(Landmark coordinate records)
───

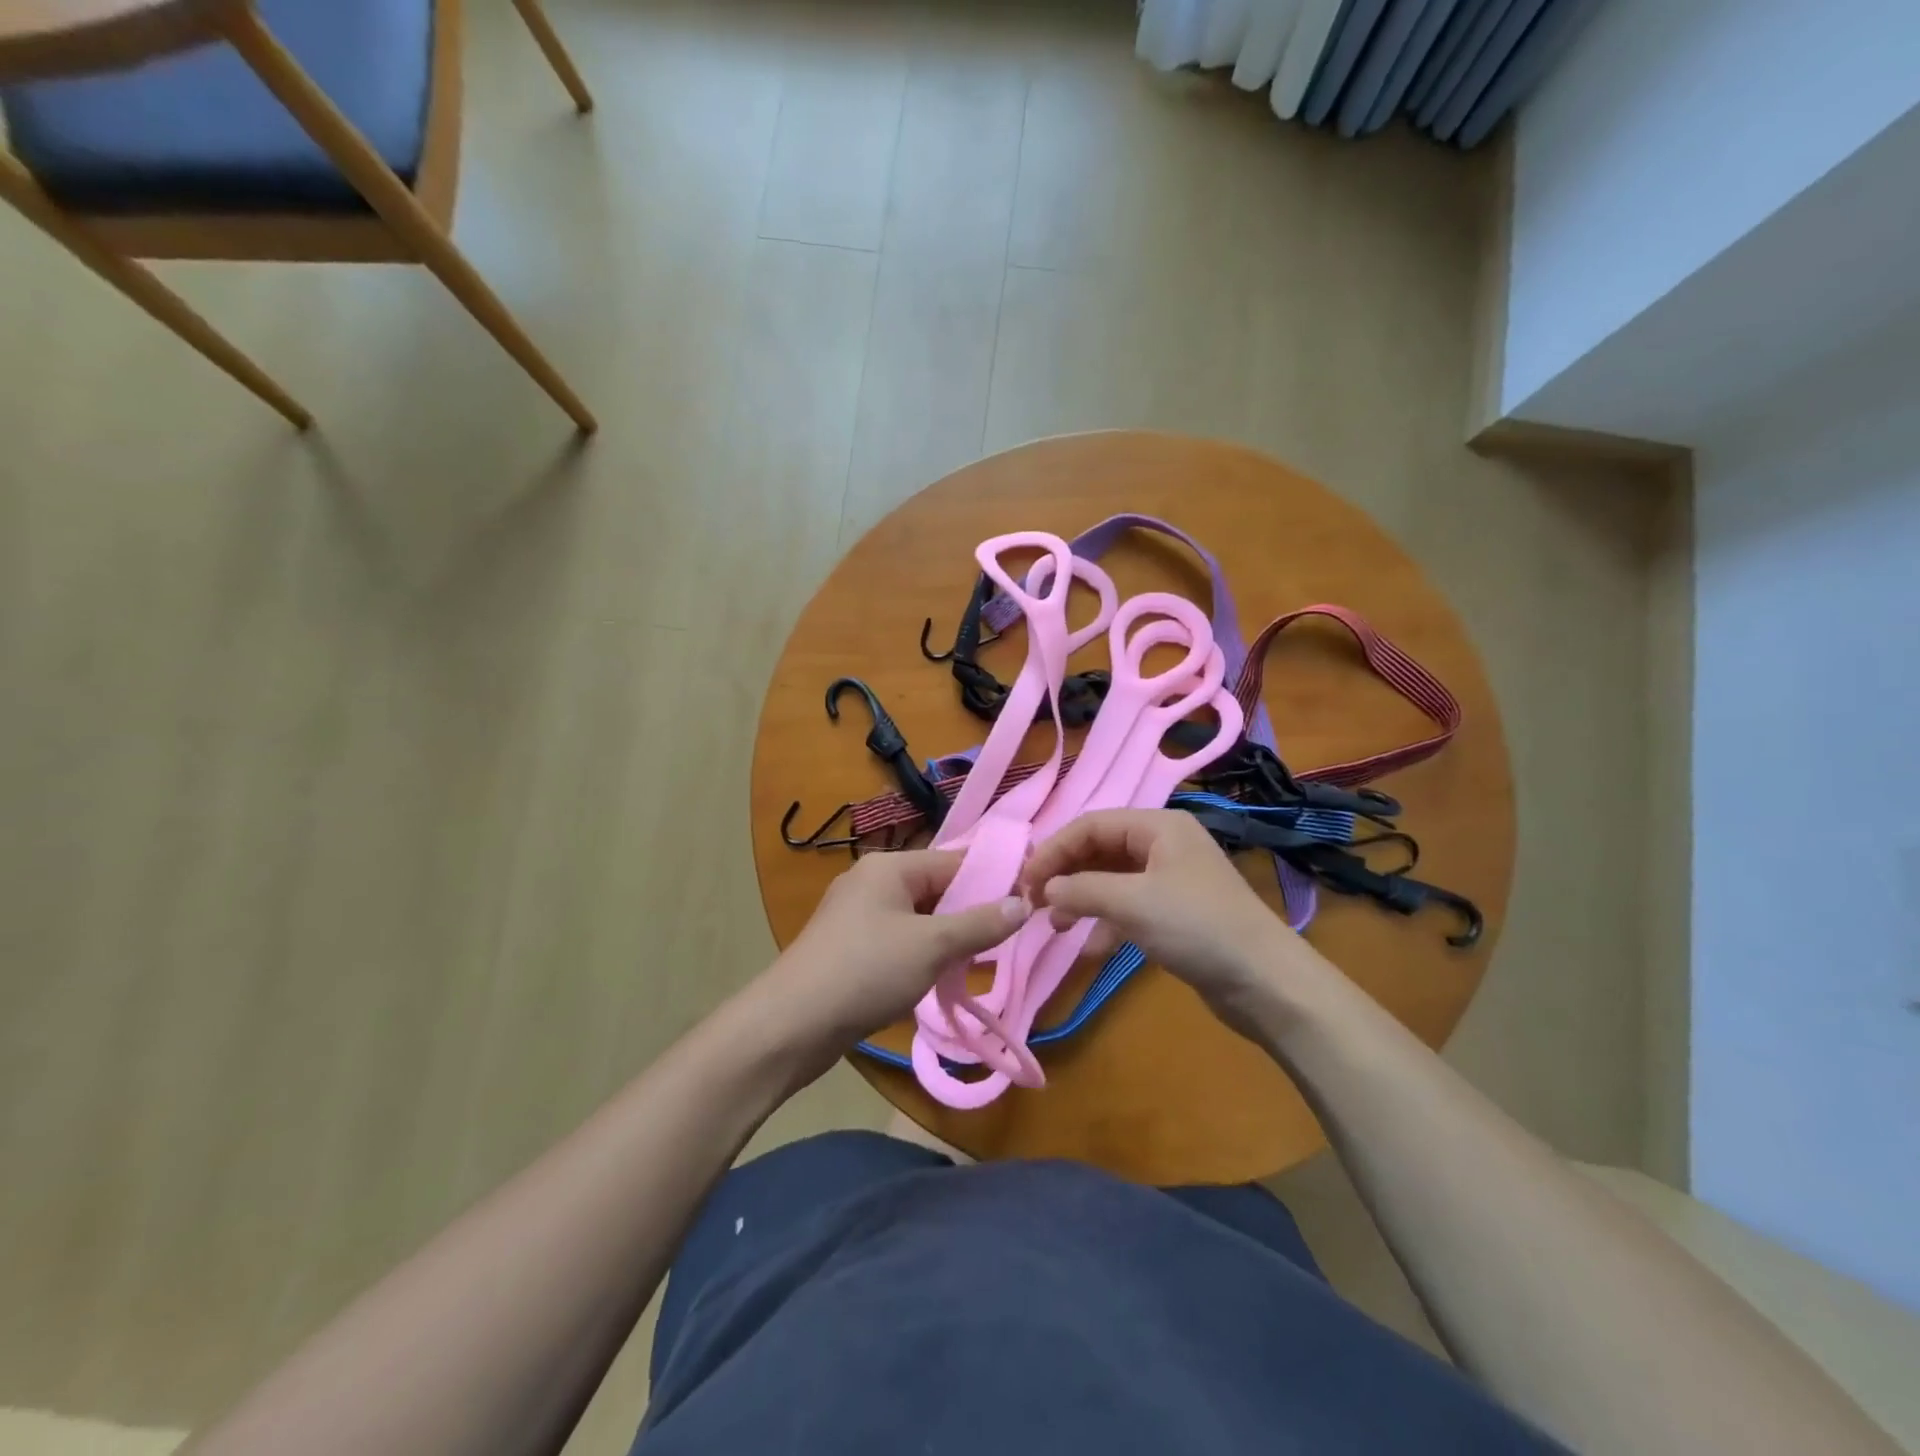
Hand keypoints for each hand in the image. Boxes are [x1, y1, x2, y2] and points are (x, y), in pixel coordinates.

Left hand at [758, 850, 1028, 1066]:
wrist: (791, 1025)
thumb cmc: (866, 971)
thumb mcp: (932, 945)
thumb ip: (980, 924)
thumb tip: (1023, 903)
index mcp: (889, 867)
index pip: (953, 861)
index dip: (991, 880)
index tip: (1028, 902)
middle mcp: (872, 882)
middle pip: (935, 889)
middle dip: (970, 913)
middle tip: (1008, 939)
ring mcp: (857, 916)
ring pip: (919, 918)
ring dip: (948, 938)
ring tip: (980, 961)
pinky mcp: (850, 948)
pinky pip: (899, 940)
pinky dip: (923, 954)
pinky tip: (940, 978)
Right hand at [1020, 809, 1329, 1032]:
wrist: (1265, 982)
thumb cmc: (1197, 928)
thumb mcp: (1132, 902)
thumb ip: (1081, 889)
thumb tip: (1044, 889)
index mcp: (1158, 826)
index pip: (1090, 825)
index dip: (1054, 850)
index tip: (1025, 883)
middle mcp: (1164, 844)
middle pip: (1099, 849)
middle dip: (1066, 874)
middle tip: (1035, 904)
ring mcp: (1171, 879)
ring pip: (1111, 879)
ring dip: (1081, 899)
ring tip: (1058, 926)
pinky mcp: (1176, 913)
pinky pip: (1128, 906)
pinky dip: (1106, 922)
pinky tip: (1090, 947)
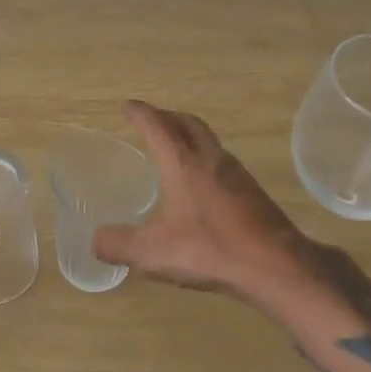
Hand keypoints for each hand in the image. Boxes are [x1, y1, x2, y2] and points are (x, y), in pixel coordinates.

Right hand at [93, 100, 303, 298]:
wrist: (274, 265)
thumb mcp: (152, 252)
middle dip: (167, 116)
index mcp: (183, 164)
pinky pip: (222, 161)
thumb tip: (97, 240)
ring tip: (174, 148)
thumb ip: (118, 244)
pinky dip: (204, 157)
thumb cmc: (209, 250)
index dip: (141, 114)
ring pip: (209, 140)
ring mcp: (236, 173)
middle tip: (152, 120)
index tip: (128, 106)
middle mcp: (211, 159)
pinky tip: (201, 183)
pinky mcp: (251, 192)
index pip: (157, 126)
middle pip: (188, 123)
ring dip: (189, 135)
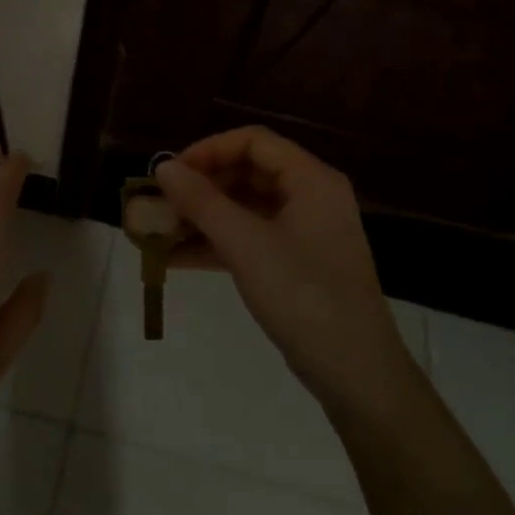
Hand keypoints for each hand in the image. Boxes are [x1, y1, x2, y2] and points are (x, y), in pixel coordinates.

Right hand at [155, 127, 410, 411]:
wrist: (355, 373)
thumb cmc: (303, 296)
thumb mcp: (246, 245)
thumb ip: (202, 202)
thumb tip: (163, 167)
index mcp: (311, 180)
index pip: (254, 141)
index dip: (209, 150)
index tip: (171, 174)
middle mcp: (310, 197)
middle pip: (247, 172)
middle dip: (201, 186)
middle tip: (161, 204)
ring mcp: (303, 232)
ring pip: (244, 208)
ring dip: (202, 217)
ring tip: (158, 231)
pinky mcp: (294, 263)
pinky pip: (249, 238)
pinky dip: (215, 244)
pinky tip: (174, 258)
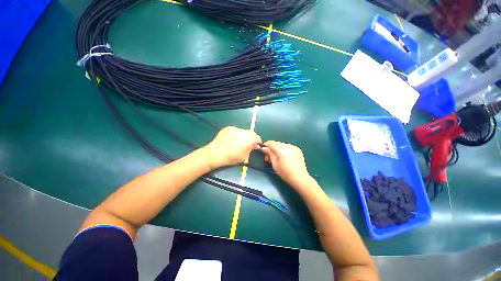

───

_TASK DETAILS_.
Copy every line in the records above that contains the word "Right".

_ANSWER TO THE PROBLEM_.
Right hand at [1020, 809, 1329, 1032]:
Right hand at [93, 100, 303, 298]:
Right hand at [155, 127, 410, 411]:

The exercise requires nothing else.